Only the pictures stay out; please return all the entries below exactly as written.

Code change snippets
--- START ---

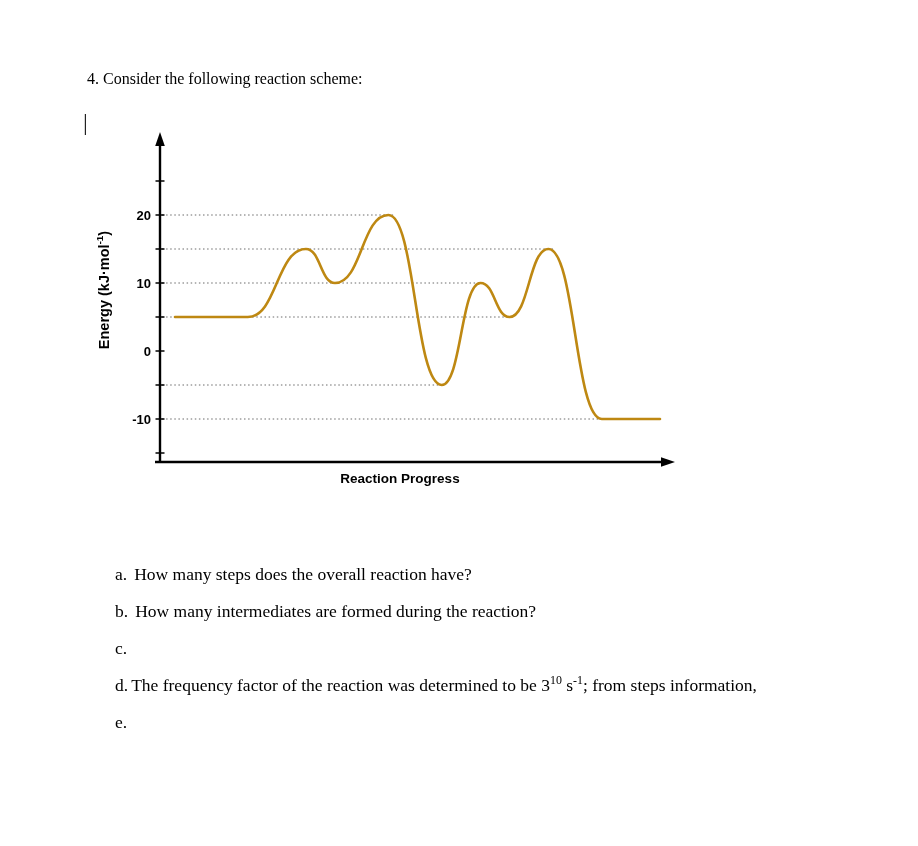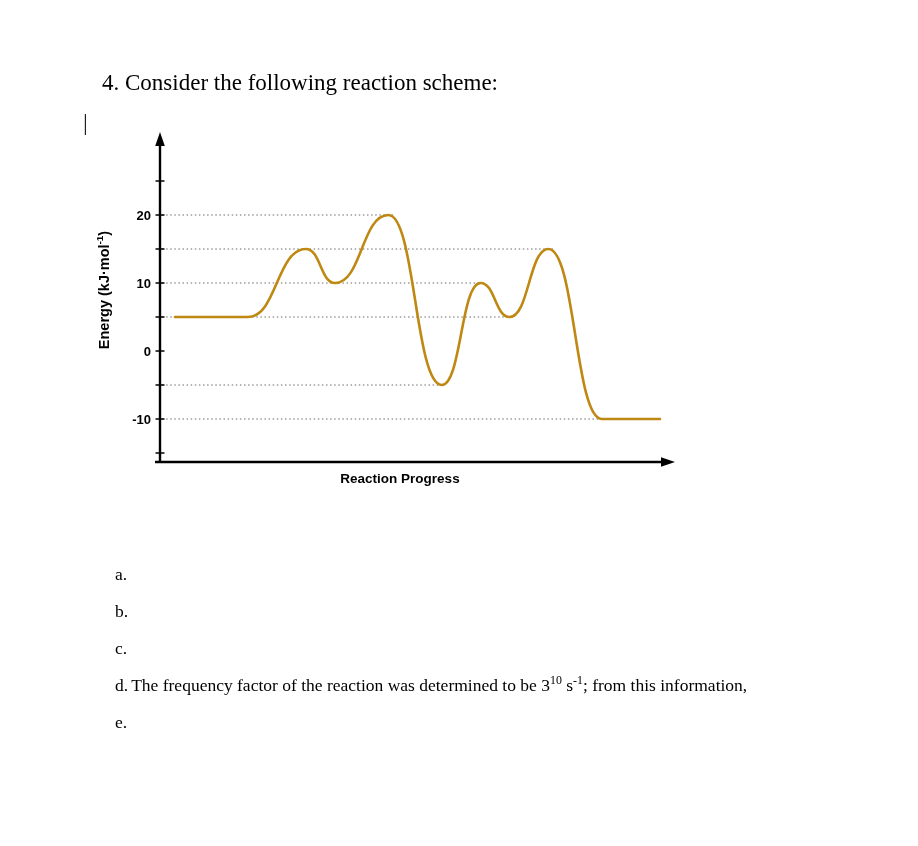--- a/index.html
+++ b/index.html
@@ -14,9 +14,9 @@
   }
   .title {
     position: absolute;
-    left: 102px;
+    left: 87px;
     top: 70px;
-    font-size: 23px;
+    font-size: 16px;
   }
   .cursor-bar {
     position: absolute;

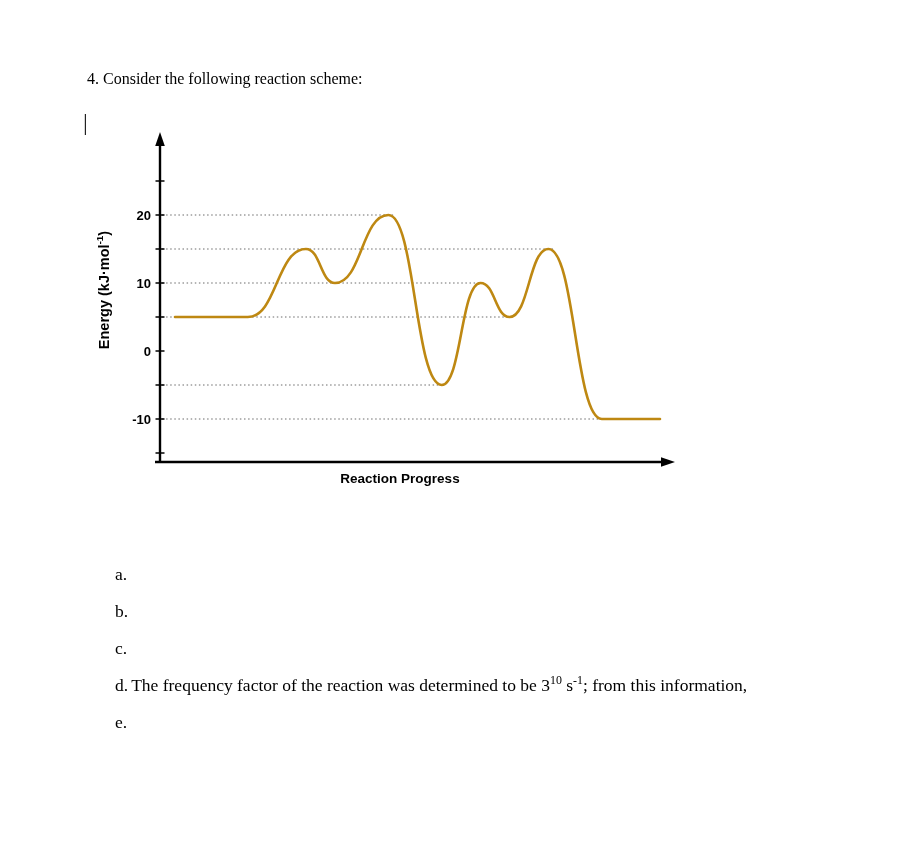--- a/index.html
+++ b/index.html
@@ -115,6 +115,7 @@
 <div class="questions">
   <div class="q">
     <span class="qlabel">a.</span>
+    <span class="qtext">How many steps does the overall reaction have?</span>
   </div>
   <div class="q">
     <span class="qlabel">b.</span>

--- END ---

Written reply
--- a/index.html
+++ b/index.html
@@ -14,9 +14,9 @@
   }
   .title {
     position: absolute;
-    left: 102px;
+    left: 87px;
     top: 70px;
-    font-size: 23px;
+    font-size: 16px;
   }
   .cursor-bar {
     position: absolute;

--- a/index.html
+++ b/index.html
@@ -115,6 +115,7 @@
 <div class="questions">
   <div class="q">
     <span class="qlabel">a.</span>
+    <span class="qtext">How many steps does the overall reaction have?</span>
   </div>
   <div class="q">
     <span class="qlabel">b.</span>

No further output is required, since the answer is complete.